Para minimizar custo com transporte, a parede dos dutos teve sua espessura diminuída. Também decidimos usar dutos com 100 mm e com 75 mm. Dutos de 100 mm para receber cabos com capacidade acima de 600 pares. Dutos de 75 mm para cabos abaixo de 600 pares. Estimávamos que as quantidades em metros se dividiriam mais ou menos ao meio, o que se confirmou na prática.

Como o volume máximo de carga sempre era atingido antes do limite de peso, A Tigre carregava primeiro os dutos de 100 mm. Os dutos de 75 mm viajavam dentro dos dutos de 100 mm. Na maioria das obras de canalização subterrânea implantadas no interior, um único caminhão passou a transportar todos os dutos necessários.
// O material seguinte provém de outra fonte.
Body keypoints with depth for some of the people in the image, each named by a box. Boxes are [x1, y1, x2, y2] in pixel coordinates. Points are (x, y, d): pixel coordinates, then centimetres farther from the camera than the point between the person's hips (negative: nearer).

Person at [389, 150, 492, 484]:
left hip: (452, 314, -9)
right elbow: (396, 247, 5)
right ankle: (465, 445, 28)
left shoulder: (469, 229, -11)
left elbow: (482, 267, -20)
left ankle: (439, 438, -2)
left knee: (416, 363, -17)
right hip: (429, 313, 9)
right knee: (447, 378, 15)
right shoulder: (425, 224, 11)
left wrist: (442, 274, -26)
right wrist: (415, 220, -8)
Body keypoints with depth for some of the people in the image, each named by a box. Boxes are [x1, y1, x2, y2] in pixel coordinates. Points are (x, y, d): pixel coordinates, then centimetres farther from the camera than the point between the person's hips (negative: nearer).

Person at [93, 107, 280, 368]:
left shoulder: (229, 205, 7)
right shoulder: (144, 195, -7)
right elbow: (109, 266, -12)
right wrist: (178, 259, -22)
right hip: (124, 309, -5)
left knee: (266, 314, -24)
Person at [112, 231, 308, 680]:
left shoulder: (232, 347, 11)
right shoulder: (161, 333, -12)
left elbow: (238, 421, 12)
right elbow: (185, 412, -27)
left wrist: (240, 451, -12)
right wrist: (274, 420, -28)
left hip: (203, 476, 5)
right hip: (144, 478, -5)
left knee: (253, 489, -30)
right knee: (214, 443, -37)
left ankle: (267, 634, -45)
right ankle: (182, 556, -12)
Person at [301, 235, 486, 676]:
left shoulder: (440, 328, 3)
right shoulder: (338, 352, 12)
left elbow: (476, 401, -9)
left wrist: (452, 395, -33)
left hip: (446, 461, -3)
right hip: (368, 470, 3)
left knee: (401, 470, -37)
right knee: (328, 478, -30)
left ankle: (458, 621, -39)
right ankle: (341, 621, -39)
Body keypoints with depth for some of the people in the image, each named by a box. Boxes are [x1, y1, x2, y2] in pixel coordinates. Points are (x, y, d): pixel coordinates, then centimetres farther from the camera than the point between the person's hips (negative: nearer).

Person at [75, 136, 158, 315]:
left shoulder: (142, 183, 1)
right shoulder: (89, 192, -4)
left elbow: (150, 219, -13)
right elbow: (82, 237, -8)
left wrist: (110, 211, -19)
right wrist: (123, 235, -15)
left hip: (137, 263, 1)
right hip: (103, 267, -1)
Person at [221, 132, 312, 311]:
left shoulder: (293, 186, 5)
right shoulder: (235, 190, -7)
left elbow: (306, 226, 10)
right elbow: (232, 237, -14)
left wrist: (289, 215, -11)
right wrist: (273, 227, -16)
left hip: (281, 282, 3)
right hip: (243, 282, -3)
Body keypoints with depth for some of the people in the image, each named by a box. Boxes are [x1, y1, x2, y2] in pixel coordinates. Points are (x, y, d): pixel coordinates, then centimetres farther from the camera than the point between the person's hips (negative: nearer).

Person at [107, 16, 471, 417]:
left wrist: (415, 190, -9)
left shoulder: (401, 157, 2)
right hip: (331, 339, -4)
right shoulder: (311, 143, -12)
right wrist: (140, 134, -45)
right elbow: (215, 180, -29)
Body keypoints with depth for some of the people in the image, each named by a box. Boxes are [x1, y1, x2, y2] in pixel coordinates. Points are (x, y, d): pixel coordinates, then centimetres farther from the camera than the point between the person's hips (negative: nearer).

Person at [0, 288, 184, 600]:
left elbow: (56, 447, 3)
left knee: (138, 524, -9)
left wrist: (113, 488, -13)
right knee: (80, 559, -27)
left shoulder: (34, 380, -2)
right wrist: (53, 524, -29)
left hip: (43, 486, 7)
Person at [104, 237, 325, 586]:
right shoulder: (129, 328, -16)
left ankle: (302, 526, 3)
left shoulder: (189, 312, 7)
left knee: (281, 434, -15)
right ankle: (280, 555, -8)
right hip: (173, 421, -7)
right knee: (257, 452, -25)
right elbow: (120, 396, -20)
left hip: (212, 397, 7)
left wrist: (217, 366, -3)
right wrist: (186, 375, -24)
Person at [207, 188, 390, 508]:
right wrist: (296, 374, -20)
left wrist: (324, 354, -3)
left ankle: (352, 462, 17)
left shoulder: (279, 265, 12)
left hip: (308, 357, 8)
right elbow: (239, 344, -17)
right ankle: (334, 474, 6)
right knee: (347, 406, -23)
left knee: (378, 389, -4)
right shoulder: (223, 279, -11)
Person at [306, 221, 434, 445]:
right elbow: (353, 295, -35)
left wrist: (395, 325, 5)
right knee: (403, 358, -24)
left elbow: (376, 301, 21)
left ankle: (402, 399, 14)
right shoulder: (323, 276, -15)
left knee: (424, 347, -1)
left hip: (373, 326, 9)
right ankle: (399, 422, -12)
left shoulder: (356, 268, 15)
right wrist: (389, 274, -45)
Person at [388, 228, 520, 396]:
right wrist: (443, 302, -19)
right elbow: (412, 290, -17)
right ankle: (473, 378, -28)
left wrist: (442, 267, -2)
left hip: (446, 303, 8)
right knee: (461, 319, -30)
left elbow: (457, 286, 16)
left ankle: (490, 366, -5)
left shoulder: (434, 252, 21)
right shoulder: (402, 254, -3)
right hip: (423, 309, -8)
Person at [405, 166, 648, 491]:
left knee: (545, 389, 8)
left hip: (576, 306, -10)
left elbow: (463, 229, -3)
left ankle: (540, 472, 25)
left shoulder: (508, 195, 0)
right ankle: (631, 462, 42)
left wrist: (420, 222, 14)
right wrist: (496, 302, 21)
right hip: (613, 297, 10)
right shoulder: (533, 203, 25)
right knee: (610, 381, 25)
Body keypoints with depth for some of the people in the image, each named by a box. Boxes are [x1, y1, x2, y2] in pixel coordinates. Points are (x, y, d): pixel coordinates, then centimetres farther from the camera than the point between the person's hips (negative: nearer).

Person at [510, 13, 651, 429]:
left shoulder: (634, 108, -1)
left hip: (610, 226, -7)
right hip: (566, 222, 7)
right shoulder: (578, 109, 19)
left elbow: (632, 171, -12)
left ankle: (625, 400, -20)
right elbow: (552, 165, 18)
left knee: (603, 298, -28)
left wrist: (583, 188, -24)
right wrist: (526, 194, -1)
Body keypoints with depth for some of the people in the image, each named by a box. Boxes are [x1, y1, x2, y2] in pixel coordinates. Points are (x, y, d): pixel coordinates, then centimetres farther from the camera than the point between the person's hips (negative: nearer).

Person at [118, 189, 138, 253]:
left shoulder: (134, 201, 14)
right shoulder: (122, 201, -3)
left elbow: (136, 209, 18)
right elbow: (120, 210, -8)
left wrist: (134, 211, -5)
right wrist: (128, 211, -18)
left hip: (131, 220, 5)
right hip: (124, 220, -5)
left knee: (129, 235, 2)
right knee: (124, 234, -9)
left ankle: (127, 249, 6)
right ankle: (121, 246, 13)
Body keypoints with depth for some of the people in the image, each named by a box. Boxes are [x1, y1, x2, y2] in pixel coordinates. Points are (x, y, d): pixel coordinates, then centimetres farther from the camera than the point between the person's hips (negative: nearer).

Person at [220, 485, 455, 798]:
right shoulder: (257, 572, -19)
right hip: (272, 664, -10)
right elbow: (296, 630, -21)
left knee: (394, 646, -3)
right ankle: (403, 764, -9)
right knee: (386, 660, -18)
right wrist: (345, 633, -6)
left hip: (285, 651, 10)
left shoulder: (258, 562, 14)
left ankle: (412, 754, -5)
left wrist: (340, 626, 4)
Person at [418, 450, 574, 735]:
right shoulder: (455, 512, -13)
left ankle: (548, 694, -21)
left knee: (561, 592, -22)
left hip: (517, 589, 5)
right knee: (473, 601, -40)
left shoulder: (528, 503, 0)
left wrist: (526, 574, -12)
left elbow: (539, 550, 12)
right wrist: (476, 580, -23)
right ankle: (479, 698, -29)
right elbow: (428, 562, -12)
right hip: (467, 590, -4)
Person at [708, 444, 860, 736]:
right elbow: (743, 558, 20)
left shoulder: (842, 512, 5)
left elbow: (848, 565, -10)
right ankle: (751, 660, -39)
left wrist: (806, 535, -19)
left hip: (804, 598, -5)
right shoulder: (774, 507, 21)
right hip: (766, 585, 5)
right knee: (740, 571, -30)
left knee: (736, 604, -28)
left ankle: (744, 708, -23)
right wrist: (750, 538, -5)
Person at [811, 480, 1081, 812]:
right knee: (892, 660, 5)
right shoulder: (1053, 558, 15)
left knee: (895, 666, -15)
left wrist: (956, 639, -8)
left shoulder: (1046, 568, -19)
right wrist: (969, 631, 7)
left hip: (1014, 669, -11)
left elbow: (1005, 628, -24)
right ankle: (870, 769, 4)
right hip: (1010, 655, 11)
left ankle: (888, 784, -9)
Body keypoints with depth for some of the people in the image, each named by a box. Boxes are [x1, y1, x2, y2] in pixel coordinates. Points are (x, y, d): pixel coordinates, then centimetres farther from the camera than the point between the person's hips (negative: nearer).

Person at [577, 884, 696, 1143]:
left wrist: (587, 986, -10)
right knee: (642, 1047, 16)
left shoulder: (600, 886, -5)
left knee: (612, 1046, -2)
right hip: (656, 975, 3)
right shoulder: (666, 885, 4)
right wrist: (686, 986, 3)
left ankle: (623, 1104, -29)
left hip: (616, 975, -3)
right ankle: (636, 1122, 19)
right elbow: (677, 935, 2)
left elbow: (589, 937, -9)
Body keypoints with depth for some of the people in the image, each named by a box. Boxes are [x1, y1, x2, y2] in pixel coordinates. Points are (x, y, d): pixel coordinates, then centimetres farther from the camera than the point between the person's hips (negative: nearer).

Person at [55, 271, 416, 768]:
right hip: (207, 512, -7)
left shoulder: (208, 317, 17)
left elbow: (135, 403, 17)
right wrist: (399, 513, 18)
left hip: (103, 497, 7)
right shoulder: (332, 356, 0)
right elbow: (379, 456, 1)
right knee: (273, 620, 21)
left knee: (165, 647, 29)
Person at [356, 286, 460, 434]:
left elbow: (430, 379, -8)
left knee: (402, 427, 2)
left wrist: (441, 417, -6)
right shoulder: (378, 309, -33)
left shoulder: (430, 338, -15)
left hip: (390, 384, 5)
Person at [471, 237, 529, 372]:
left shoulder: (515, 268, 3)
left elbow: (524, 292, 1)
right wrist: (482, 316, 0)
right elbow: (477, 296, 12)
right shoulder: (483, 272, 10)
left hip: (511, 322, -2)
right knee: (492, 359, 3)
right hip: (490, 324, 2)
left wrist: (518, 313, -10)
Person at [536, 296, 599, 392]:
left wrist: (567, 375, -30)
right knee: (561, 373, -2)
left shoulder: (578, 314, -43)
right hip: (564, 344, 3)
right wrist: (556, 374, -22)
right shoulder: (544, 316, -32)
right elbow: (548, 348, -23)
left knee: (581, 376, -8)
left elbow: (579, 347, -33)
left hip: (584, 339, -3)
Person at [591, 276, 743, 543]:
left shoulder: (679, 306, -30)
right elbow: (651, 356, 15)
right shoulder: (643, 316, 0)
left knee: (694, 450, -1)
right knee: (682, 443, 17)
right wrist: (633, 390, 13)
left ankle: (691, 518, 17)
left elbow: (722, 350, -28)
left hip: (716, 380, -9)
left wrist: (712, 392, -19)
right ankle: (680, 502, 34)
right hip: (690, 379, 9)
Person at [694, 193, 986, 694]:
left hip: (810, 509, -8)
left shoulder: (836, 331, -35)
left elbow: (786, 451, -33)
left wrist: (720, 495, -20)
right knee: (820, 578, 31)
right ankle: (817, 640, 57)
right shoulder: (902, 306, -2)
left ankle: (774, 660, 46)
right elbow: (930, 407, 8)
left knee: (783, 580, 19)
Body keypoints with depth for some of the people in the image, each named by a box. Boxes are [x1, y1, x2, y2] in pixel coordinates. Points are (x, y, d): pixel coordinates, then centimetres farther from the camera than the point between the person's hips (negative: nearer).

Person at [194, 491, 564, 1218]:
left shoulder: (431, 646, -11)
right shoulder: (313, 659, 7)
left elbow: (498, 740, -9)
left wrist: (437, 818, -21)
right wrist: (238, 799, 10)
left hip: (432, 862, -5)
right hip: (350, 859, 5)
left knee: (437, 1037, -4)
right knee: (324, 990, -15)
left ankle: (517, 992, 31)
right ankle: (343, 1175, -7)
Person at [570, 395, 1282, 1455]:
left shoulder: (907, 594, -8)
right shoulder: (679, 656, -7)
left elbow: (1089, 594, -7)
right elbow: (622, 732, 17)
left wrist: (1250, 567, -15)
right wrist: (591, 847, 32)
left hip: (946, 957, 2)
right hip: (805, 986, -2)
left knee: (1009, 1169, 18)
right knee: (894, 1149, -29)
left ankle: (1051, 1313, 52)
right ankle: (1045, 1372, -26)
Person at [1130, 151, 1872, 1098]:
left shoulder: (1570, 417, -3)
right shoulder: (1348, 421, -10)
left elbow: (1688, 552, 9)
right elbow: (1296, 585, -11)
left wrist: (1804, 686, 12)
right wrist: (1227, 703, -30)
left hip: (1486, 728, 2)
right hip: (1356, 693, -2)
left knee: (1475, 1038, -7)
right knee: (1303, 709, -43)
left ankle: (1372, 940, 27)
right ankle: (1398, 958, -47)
Para evitar que a pequena espessura resultasse em amassamentos durante a compactação, decidimos tamponar as pontas dos dutos e pressurizá-los durante a obra. A construção experimental foi implantada em Pato Branco e correu tudo tão bem que a Telepar tratou de padronizar de dutos de PVC em todas as suas canalizações subterrâneas. Com o tempo, o preço do PVC baixou e a espessura dos tubos foi aumentada até  um valor entendido como sendo de segurança e acabou a necessidade de pressurizar durante a obra.

O uso de dutos de grês ficou restrito serviços de reparo de linhas existentes. É claro que tivemos que enfrentar alguns problemas criados pelos fabricantes de dutos DM. Mas, esta é outra história.

Já faz pelo menos duas décadas que dutos de PVC não são mais usados em canalizações de telecomunicações. De lá para cá tem sido usados dutos de polietileno e de polipropileno. Eles possuem a vantagem de ser flexíveis. Eles são entregues em bobinas com centenas de metros. Ninguém mais fala mais em “barras” de dutos.

Há dutos lisos e corrugados. Dutos singelos e múltiplos. Para facilitar a identificação, os tubos são numerados ou coloridos. A única desvantagem que o polietileno e o polipropileno apresentam com relação ao PVC está no fato de não poderem ser colados: Exigem conexões mecânicas que muitos empreiteiros insistem em não usar.

No exato momento, está chegando uma nova família de dutos no Brasil. Tratam-se de micro dutos, com diâmetros entre 04 mm e 15 mm, destinados a receber micro cabos ópticos. Micro cabos não podem ser tracionados. Precisam ser lançados por sopramento. Esta técnica será coberta em outra oportunidade!